特に農耕馬のBOXERというキャラがひときわすごい。
学はないが肉体労働ならバッチリと、絵に描いたような搾取されまくりの労働者の代表。風車小屋建設に多大な貢献をしたのに怪我で働けなくなると、即座に豚たちが飲む酒と引換えに糊屋に売られて屠殺されてしまうという悲劇の馬です。
悲劇キャラは馬ばかりではありません。支配者層の豚のトロツキーっぽい役柄のSNOWBALLも悲劇キャラ。同じ支配者層の豚でスターリンっぽいNAPOLEONに粛清されてしまいます。
動物達が暴動を起こして人間の農場主を追い出し革命を成功させると、鳩たちが革命を各地に飛び火させようとプロパガンダするあたりが、当時の西側が持っていた共産圏拡大への懸念がうかがえます。
本作では、幸福だった家畜たちはそんな言葉には耳を貸さず過酷な扱いを受けていた家畜達だけが話に乗って革命をおこすのですが、これも共産革命をおこした発展途上国について当時の西側はそう思っていた/市民にそう思わせたかったということなのでしょう。
建前だけ国民平等を掲げているのに実情は支配者層と労働者層が明確に分離しているあたり、反ソだけではなく反フランスの要素もあるように思えます。イギリス人はフランスが嫌いだし。
それから、共産圏と貿易をして利益を上げる商人は共産国よりももっと悪い存在だ! みたいな表現もありました。これは具体的にどこを指していたのか、中南米や中東/中央アジアなんでしょうか?

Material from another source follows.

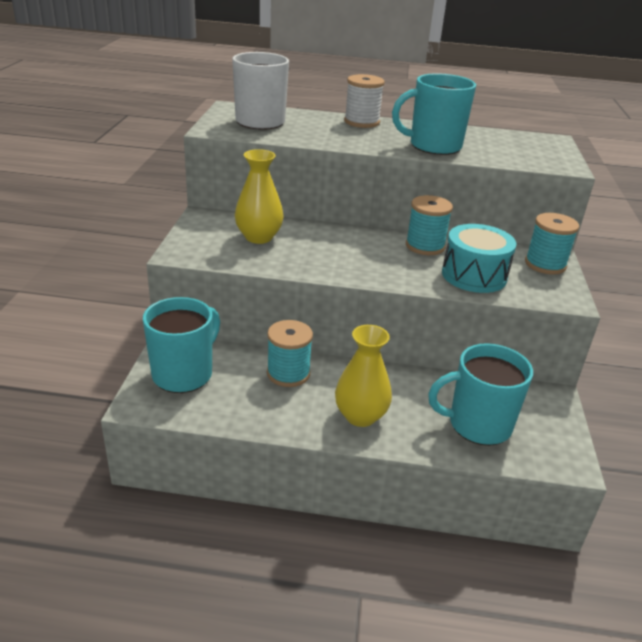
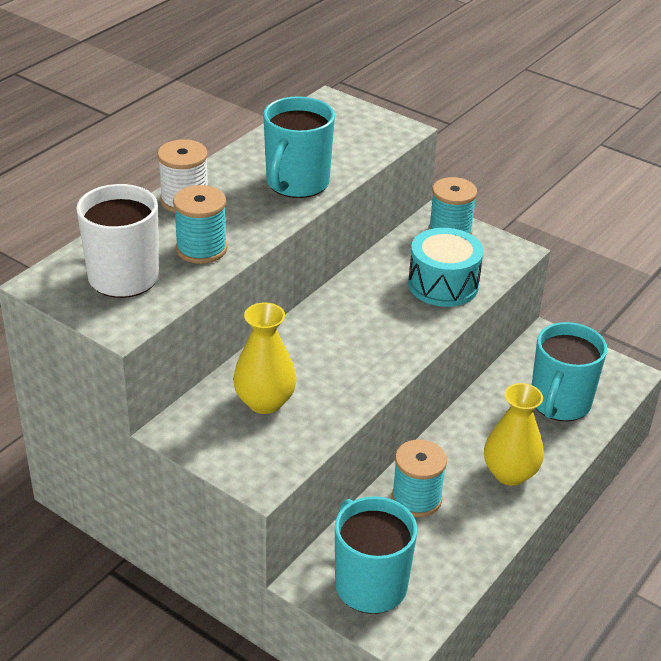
camera: 60 degrees left, 5 degrees up
(425, 246) = (366, 288): turquoise spool -> turquoise spool (201, 249)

あえて難点を言えば、前半ではコミカルな振舞いでギャグ担当だったアヒルのひなが、後半シリアスな話になるとまったく出てこなくなり、投げっぱなし状態なのが気になりました。だいぶ目立つキャラだったのでシリアスな場面でも効果的に使えそうなのにもったいないです。
宮崎駿は本作について「今、豚は太っていない」というコピーをつけています。
駿本人は自分はBOXERのような存在だと思っているんだろうけど、下で働く人たちは彼のこともNAPOLEONのような豚だと思ってそうで、少し滑稽です。